Page 7 of Three Dollars


  Amanda was gaining ground in the queue. I was afraid she would see me or hear our conversation. Had it really been just a question of income differential or did my family lack certain social graces? Had my father ever been in trouble with the law? Had my father interfered with small children? Now the curious young man was letting people pass him. He said that this whole thing fascinated him. The girl’s mother sounded like a nightmare. The girl had to be very beautiful to warrant all this trouble. Which one was she, the one behind us? Was I more ambitious than my father? How does one measure these things? He agreed to give me his spot and even to leave the queue entirely on condition that he be permitted to watch from within earshot. Since I had no way of stopping him from standing wherever he liked anyway and since Amanda was, by then, only two or three places behind us, the deal was done.

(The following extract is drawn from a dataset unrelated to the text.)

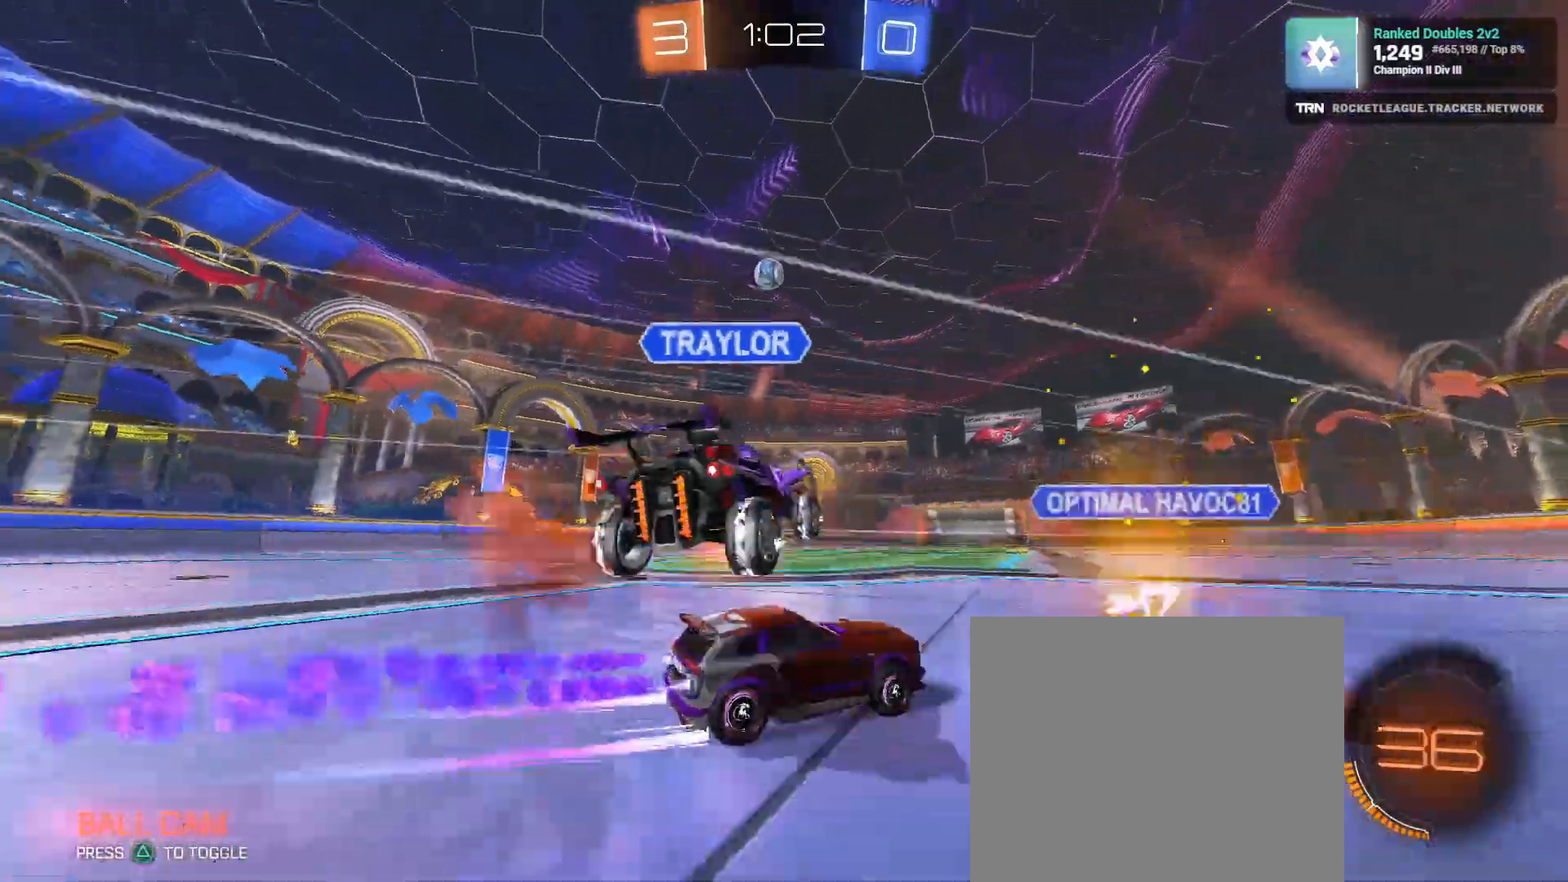
{"buttons": ["R1", "R2"], "left_stick": "left", "right_stick": "center", "events": []}
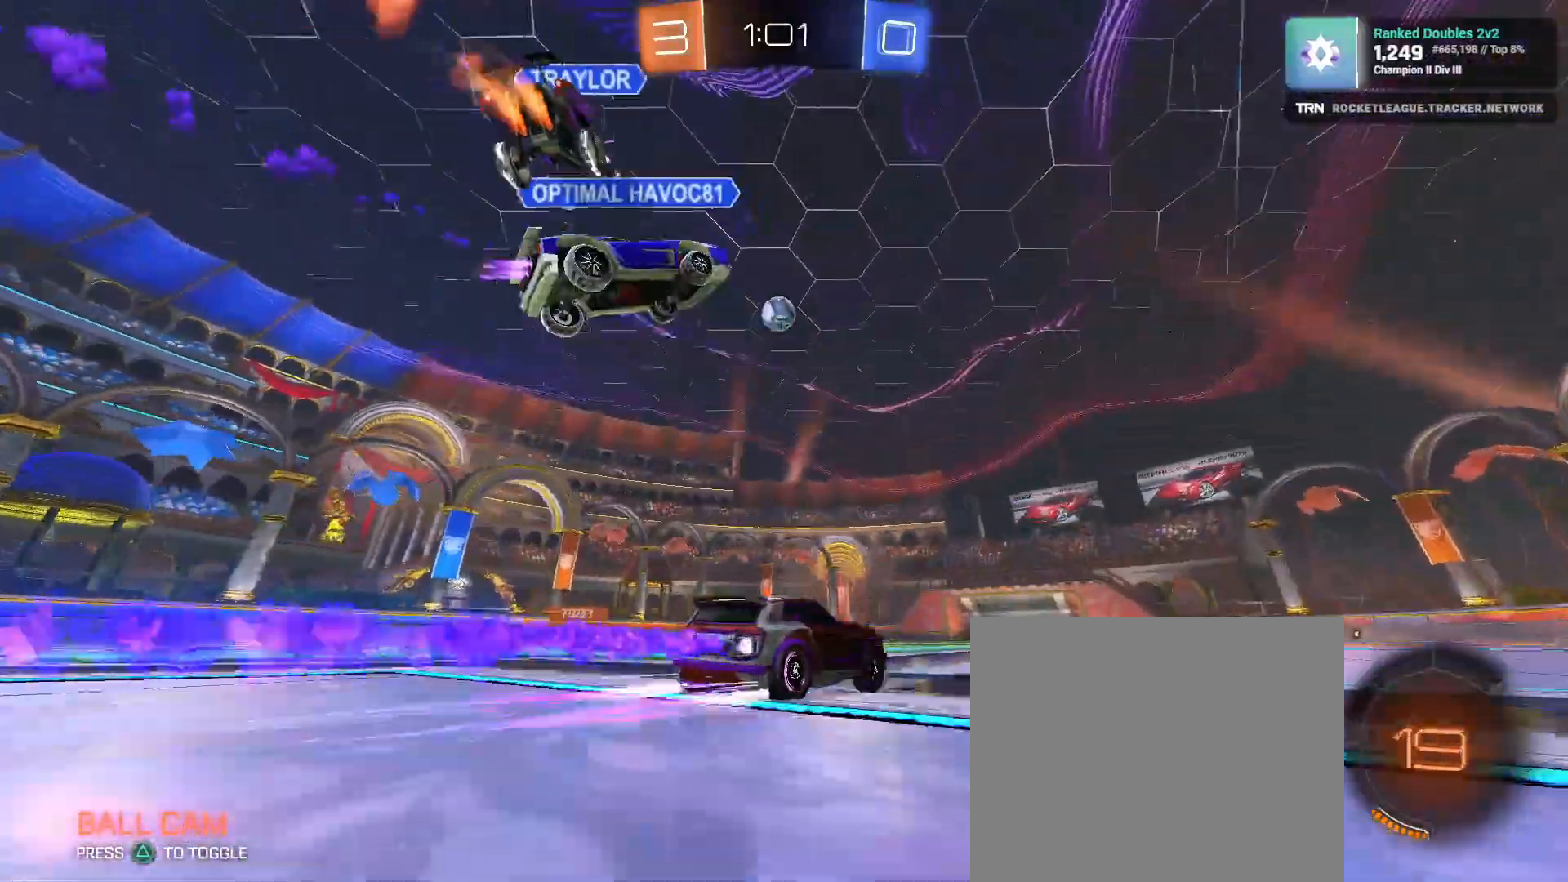
{"buttons": ["R2"], "left_stick": "left", "right_stick": "center", "events": [[167, "R1", "up"]]}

  A little flustered, I continued according to plan. Please serve someone else. I’m still deciding. There she was, also looking up at the chalk menu. I could breathe her. She was wearing a tight white t-shirt, not at all grubby, and instead of felt letters spelling her name across her chest, she had those life-affirming breasts. The outline of her nipples and their brown pigmentation was clearly visible. Then I turned and spoke my first adult words to her.

  ‘Excuse me, you may not remember me but—’

  ‘Yes, I remember you,’ she said sharply and without sentiment.

  Yes I remember you could have been said a number of ways but it was only said one way, as though because of me Amanda had been sentenced to nine and a half years in her mother’s kitchen to help prepare one unconscionably long evening meal and was now cutting me off like the unpalatable end of a Lebanese cucumber. The woman serving in the wheatgerm queue, who was not Muriel and did not know me, had grown impatient, perhaps with me, perhaps with the vegetative nature of her professional life, and insisted that I order without further delay.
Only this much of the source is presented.